Ayant raté tous les festivals de l'année où il était programmé, nous avions hâte de retrouver ROME sur scène pour une tournée très spéciale : les vingt ans du projet musical de Jerome Reuter. Pour fêter ça, vous le savez déjà car vous nous lisez tous fidèlement, ROME a sorti pas moins de 7 albums, dont 2 inédits, et enchaîne avec une tournée européenne pleine de surprises. Très rare en France, le groupe a fait l'honneur de débuter sa tournée par une date parisienne qui s'est jouée le 22 octobre à guichets fermés. Mais comme on aime être imprévisibles, ce n'est pas à cette date que nous avons assisté, mais la suivante organisée par a.s.s Concerts, à Cologne, au Yard Club, date également complète.
Au gré des albums, ROME change son line-up live selon les envies et les besoins. Il y eut des tournées classiques à deux ou trois musiciens avec percussions et basse en accompagnement, des tournées solo acoustique, et d'autres avec tout un orchestre, guitares, violon et accordéon notamment. Chaque tournée est une pochette surprise et porte une coloration différente. 2025 marque les 20 ans du projet, et on s'attend bien évidemment à un mélange de toutes les sonorités expérimentées au fil des années. On retrouve une composition assez classique, guitare, basse, batterie, percussions, et samples et nappes pré-enregistrés pour accompagner cet équipage.

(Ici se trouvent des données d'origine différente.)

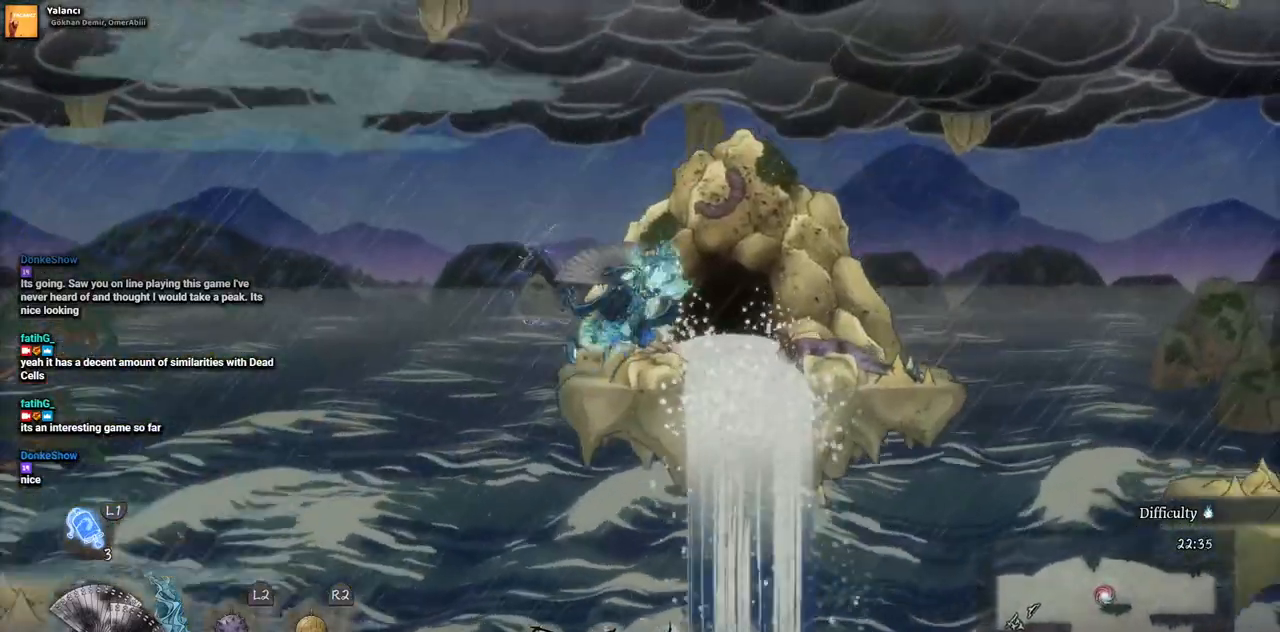
{"buttons": ["CROSS", "DPAD_RIGHT"], "left_stick": "center", "right_stick": "center", "events": [[500, "CROSS", "down"]]}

L'ambiance de cette tournée reflète notre actualité : lourde, sombre, laissant peu de place à l'espoir. Bref, tout ce qu'on aime.
Pour compléter le tableau, le groupe est accueilli dans l'indifférence presque générale. Le concert est pourtant complet, mais à l'arrivée des trois musiciens sur scène, deux ou trois applaudissements se battent en duel. Si on voulez taquiner, on dirait que c'est un début de concert tout ce qu'il y a de plus standard chez les gothiques allemands. Il fait pourtant déjà très chaud dans la salle, mais ce début de concert est froid, empreint de gravité. On est d'entrée plongés dans le grand bain avec le délicieux pessimisme de First We Take Berlin, entre le trio de percussions martiales et le sample industriel strident. Toute la première partie du concert est crispante et hypnotisante. Aucun discours entre les morceaux, pas plus de sourires sur les visages, ROME pioche dans sa discographie les titres les plus sombres. Pas de mélancolie, de nostalgie, de lyrisme. De la noirceur brute, nue.
Dans la setlist, on retrouve deux titres du récent Civitas Solis, La France Nouvelle et In Brightest Black, très bien accueillis par le public, ainsi qu'un inédit, Stars, en milieu de set, pour la présentation duquel Reuter balbutie ses premiers mots de la soirée. Petit à petit, l'atmosphère se détend, tandis que l'air devient étouffant. Les spectateurs, au début si polis et attentifs, lâchent peu à peu quelques bêtises. L'enthousiasme monte crescendo et le trio de fin de set Submission, Who Only Europe Know et One Lion's Roar, classiques du groupe, mettent tout le public en mouvement, Jerome Reuter nous invitant à reprendre avec lui "By one lion's roar".
En début de rappel, Jerome Reuter revient seul sur scène pour quelques morceaux en acoustique. Étant donné le ton donné à cette tournée, on ne s'attendait évidemment pas à entendre les titres plus doux et mélancoliques de The Hyperion Machine, bien que 2025 marque également les 10 ans de l'album. Et puis pour être honnête, on avait surtout regardé la setlist skotchée sur le tom basse en début de concert. Donc on s'est un peu étouffé avec la gorgée de bière aux premières mesures de Celine in Jerusalem, il est vrai. Timidement, il s'adresse à son ingé son en français : "Je vais en faire 6. C'était prévu 5, mais finalement j'en fais 6". Il dévisage le public et continue en allemand : "le pauvre n'a aucune idée de ce que je suis en train de faire". Voilà, il aura fallu attendre le rappel pour voir poindre la première blague de la soirée. Le concert prend un tournure plus intimiste, plus légère (enfin faut pas déconner non plus, pour des gens normaux ça paraîtrait toujours totalement déprimant), et plus punchy lorsque les deux comparses de Reuter rejoignent de nouveau la scène pour "le grand final", annoncé avec humour. Le public ne cesse d'en redemander, et ROME s'exécute. Finalement, Jerome entame Swords to Rust avec un petit rire en coin et l'air de nous avoir fait une faveur : "On en a encore une dernière.... mais après c'est fini hein!" et le rappel du public pendant de longues minutes ensuite n'y fera rien. C'était vraiment fini, et c'était vraiment trop bien.